Wednesday, March 30, 2011

A Quite Interesting Post (in American English)

Last year there was a post on the MacMillan Dictionary Blog entitled The trickiest word in American. It wasn't exactly what I expected based on the title, but I

The post compares British English to American English. Following is an excerpt:

Quite: It’s such a common word. Americans use it, Brits use it, and it’s the same word, right? Well no, not quite. Have a look at these sentences. Both Americans and Brits could say them all. But two of them mean different things, depending on whether an American or a Brit says them. Which ones?

1. This is quite interesting.
2. Quite fascinating, in fact.
3. I’m usually quite good at this kind of exercise.
4. But you’re quite correct. This is tricky.

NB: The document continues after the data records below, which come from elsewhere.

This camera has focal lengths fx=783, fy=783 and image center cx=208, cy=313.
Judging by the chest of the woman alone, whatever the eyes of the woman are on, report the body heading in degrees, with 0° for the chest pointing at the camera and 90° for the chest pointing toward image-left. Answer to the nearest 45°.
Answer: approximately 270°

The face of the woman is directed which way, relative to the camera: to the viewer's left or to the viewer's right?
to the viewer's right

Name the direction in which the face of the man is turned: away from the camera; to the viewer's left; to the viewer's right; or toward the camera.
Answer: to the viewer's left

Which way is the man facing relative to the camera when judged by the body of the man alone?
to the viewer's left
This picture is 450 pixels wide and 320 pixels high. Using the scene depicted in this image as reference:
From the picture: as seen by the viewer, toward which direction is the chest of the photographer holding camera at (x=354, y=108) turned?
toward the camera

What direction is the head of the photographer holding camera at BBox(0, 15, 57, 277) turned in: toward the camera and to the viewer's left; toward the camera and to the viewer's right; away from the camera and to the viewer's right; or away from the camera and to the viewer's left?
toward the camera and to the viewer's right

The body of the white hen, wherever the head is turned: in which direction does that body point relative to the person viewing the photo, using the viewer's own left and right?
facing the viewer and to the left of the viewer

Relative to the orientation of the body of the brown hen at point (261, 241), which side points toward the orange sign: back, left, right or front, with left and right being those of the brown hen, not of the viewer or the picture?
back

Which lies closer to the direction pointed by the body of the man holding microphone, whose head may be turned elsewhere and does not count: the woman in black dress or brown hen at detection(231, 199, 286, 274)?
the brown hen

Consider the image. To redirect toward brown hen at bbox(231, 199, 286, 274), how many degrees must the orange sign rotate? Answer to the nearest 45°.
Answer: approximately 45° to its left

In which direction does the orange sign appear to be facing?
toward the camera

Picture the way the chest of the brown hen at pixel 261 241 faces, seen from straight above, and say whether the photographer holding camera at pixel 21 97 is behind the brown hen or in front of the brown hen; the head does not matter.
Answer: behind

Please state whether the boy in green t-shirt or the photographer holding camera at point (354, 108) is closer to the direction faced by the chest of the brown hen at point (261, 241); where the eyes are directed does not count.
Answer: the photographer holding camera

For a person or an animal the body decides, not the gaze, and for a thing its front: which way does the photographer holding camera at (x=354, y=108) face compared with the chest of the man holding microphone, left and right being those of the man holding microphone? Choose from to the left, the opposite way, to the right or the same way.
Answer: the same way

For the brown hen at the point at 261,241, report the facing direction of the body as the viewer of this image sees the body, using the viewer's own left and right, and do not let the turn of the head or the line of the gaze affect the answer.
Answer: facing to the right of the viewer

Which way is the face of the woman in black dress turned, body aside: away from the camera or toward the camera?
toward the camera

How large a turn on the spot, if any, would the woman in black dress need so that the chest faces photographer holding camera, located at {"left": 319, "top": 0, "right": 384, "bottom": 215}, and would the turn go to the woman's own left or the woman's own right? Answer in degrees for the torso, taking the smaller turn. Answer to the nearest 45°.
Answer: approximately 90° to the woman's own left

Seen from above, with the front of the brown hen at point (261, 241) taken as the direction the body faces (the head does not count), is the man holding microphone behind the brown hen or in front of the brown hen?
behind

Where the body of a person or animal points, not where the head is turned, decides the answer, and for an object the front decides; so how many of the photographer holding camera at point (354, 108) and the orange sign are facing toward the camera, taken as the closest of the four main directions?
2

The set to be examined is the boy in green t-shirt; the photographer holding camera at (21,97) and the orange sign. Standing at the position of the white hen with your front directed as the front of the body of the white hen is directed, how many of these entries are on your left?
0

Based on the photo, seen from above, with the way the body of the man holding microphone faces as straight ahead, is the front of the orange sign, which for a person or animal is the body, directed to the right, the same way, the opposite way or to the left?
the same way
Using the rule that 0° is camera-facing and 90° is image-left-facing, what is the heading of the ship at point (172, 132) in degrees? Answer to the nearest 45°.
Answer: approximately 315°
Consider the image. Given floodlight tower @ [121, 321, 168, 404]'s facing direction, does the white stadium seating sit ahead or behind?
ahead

One common meaning of quite in both varieties is ‘completely’. See 2 and 4 above. These two sentences mean the same in American and British English.

Fascinating and correct are both ungradable adjectives, so things are either fascinating/correct or not. There’s no half way about it. But there are other adjectives that are gradable, so for example, there can be different degrees of good or interesting. And that’s where things get complicated and quite means different things. See 1 and 3 above.

If your American boss says your work is quite good, should you be pleased or a little concerned? In British English quite good only means pretty good or fairly good, but in American English it’s much more positive. Quite good means very good, so you can give yourself a pat on the back.

While I find this post quite interesting, I find it quite fascinating (in a positive way) as well. My American English lexical inventory lists the word "fascinating" as a gradable adjective that is synonomous with interesting.

Image credit here.


Anonymous said...

In British English we could also just say, 'quite', on its own. Can it be/is it used like this in American English?
Eg. Nice day, isn't it?

Laura Payne said...

Amber - Yes, some people use it that way in American English too.

Laura Payne said...

Amber - Yes, some people use it that way in American English too.